Universal Programmable Quantum State Discriminator that is Optimal for Unambiguously Distinguishing between Unknown States

We construct a device that can unambiguously discriminate between two unknown quantum states. The unknown states are provided as inputs, or programs, for the program registers, and a third system, which is guaranteed to be prepared in one of the states stored in the program registers, is fed into the data register of the device.
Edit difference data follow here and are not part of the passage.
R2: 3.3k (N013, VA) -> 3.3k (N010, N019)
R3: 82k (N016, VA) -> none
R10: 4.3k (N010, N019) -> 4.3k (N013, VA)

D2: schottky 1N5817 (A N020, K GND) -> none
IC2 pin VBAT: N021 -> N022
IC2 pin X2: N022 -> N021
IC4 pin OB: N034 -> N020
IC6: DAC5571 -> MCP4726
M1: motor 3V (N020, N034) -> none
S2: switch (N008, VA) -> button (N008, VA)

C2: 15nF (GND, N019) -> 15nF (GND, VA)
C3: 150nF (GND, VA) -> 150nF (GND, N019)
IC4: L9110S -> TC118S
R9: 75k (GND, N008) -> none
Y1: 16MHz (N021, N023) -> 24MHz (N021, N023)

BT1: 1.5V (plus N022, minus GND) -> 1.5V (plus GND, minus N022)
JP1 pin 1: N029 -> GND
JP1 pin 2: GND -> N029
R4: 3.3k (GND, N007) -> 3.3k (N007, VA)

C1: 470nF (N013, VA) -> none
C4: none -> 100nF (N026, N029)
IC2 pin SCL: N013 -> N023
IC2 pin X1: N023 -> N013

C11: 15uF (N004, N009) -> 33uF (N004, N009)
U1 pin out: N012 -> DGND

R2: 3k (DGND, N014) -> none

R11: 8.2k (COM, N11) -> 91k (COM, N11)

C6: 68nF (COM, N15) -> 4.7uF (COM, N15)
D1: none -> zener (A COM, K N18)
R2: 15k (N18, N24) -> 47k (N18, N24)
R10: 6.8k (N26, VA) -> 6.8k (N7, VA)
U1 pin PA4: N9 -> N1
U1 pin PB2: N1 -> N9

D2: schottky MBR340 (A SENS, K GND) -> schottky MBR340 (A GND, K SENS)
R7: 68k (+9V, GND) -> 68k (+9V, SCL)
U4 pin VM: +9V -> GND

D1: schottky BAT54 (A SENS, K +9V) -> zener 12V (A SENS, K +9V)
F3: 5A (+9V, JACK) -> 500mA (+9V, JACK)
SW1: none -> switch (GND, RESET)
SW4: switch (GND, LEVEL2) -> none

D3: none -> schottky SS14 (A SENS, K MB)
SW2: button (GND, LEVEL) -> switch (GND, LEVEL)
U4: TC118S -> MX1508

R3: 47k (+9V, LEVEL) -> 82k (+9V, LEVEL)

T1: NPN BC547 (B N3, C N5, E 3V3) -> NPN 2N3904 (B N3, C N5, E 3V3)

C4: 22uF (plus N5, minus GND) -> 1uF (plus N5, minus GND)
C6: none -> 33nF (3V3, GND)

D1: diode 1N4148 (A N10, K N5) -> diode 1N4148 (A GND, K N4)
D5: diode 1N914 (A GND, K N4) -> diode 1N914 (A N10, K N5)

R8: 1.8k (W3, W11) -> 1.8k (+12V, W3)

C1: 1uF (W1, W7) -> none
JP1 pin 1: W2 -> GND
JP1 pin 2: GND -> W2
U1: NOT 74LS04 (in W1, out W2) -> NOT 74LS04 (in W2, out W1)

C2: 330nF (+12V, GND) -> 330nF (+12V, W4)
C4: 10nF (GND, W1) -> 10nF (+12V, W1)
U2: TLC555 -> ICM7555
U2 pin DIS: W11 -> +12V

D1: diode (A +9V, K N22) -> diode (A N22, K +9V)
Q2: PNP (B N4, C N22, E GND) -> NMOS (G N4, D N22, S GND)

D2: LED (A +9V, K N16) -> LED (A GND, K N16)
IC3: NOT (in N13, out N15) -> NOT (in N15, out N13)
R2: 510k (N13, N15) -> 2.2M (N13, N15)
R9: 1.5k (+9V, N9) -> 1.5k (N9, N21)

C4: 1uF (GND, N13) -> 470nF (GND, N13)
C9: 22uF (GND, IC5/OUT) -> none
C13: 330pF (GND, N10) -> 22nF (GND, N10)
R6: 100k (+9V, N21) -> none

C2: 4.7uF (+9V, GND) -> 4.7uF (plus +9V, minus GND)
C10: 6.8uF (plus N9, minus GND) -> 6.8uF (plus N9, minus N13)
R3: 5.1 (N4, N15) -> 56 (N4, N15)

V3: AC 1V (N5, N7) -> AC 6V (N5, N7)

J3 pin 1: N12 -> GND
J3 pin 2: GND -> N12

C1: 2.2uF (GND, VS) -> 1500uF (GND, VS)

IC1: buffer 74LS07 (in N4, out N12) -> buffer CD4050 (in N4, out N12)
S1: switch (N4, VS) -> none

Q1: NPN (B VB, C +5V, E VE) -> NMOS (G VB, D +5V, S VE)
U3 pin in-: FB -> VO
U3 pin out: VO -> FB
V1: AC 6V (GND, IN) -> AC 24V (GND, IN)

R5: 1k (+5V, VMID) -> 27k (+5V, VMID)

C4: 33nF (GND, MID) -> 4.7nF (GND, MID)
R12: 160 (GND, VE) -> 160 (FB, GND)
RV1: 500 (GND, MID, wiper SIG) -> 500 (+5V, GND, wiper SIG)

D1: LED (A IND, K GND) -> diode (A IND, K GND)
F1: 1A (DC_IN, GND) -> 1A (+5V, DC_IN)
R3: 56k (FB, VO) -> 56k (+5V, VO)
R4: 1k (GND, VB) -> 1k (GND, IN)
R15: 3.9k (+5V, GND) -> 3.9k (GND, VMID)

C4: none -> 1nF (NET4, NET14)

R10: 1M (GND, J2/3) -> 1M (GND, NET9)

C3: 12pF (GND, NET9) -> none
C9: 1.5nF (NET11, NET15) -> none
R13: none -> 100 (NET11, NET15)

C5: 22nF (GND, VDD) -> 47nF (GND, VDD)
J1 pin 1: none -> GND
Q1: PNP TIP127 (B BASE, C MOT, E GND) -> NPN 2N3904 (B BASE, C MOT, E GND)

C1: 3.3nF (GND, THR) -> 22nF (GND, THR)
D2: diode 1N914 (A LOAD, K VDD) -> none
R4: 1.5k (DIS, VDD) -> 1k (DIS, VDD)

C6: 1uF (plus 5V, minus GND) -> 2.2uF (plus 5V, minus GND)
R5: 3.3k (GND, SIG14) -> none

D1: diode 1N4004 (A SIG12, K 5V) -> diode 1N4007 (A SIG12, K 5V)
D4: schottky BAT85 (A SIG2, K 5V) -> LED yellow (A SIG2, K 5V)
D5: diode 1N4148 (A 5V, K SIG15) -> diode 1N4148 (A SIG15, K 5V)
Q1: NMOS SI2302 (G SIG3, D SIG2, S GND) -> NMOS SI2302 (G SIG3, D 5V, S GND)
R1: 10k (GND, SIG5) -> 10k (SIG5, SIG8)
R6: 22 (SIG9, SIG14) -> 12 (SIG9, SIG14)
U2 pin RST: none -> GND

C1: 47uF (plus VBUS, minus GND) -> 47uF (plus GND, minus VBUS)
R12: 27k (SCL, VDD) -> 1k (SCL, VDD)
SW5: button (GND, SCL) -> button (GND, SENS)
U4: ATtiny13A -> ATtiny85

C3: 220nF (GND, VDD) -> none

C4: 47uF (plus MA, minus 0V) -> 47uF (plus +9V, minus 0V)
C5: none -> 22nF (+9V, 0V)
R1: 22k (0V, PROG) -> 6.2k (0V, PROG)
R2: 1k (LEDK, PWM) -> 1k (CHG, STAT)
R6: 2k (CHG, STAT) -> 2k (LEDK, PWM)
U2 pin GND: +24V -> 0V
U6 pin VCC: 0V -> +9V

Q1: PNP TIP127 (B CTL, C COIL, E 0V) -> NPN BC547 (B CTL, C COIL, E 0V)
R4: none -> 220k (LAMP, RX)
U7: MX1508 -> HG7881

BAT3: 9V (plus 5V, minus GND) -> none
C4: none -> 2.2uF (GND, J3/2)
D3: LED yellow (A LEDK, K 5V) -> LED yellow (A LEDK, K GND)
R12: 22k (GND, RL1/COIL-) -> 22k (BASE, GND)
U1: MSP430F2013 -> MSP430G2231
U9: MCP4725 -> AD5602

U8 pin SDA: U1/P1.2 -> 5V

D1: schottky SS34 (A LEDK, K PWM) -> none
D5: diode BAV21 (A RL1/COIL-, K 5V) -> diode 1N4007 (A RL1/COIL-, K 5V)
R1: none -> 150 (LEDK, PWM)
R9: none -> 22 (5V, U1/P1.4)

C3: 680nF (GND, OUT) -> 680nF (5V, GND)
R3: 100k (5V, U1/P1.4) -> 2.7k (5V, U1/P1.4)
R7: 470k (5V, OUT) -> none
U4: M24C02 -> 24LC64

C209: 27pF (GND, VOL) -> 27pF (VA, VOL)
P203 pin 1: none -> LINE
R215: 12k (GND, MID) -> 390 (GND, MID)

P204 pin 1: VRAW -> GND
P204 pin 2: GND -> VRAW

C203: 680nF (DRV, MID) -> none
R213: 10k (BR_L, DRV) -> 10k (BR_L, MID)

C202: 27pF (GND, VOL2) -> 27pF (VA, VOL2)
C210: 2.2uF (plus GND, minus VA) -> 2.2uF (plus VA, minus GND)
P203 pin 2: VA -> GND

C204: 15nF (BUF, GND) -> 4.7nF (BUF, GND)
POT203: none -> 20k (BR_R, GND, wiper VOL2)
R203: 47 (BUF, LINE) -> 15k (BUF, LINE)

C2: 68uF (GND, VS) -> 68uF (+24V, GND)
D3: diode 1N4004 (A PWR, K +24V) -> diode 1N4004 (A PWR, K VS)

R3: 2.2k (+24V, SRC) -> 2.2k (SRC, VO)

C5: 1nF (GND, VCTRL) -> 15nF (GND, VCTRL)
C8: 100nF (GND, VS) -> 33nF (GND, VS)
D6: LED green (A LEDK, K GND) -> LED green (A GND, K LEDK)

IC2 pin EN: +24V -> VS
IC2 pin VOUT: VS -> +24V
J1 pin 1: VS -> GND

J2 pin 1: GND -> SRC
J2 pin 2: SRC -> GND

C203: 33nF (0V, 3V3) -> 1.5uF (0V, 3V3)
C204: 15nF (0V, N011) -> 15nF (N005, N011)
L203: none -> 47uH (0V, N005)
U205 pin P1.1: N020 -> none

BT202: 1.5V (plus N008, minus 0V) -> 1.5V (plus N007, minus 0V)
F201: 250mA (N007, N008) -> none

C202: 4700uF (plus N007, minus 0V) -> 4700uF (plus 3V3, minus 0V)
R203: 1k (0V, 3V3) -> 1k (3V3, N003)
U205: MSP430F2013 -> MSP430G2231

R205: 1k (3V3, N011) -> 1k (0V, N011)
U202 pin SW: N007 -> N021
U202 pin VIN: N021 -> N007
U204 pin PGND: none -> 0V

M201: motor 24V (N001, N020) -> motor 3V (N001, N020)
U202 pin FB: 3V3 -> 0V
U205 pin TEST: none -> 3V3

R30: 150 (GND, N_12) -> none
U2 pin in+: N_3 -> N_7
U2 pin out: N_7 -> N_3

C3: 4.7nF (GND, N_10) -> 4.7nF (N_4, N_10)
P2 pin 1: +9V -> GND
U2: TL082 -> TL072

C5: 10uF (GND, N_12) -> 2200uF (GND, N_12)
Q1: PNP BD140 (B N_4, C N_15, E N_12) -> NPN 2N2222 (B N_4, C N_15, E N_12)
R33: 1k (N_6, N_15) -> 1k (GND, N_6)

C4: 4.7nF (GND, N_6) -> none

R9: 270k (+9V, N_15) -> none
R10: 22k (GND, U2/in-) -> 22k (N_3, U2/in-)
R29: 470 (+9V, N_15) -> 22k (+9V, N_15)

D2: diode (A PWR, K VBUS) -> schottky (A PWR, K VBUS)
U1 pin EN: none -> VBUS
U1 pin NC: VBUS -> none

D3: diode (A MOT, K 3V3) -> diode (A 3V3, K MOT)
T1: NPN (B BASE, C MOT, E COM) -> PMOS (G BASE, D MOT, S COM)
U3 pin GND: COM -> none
The device will then, with some probability of success, tell us whether the unknown state in the data register matches the state stored in the first or the second program register. We show that the optimal device, i.e., the one that maximizes the probability of success, is universal. It does not depend on the actual unknown states that we wish to discriminate.

Figure 1

Optimal average success probability, $P$, vs the a priori probability, ${\eta }_1$. Dashed line, $P_1$ from Eq. (20); dotted line, $P_2$ from Eq. (21); solid line, $P_{\mathrm{POVM}}$ from Eq. (17). For the figure we replaced $1-|⟨{\psi }_1|{\psi }_2⟩{|}^2$ by its average, $\frac{1}{2}$. The optimal $P$ is given by $P_2$ for ${\eta }_1<0.2$, by $P_{\mathrm{POVM}}$ for $0.2\le {\eta }_1\le 0.8$, and by $P_1$ for $0.8<{\eta }_1$.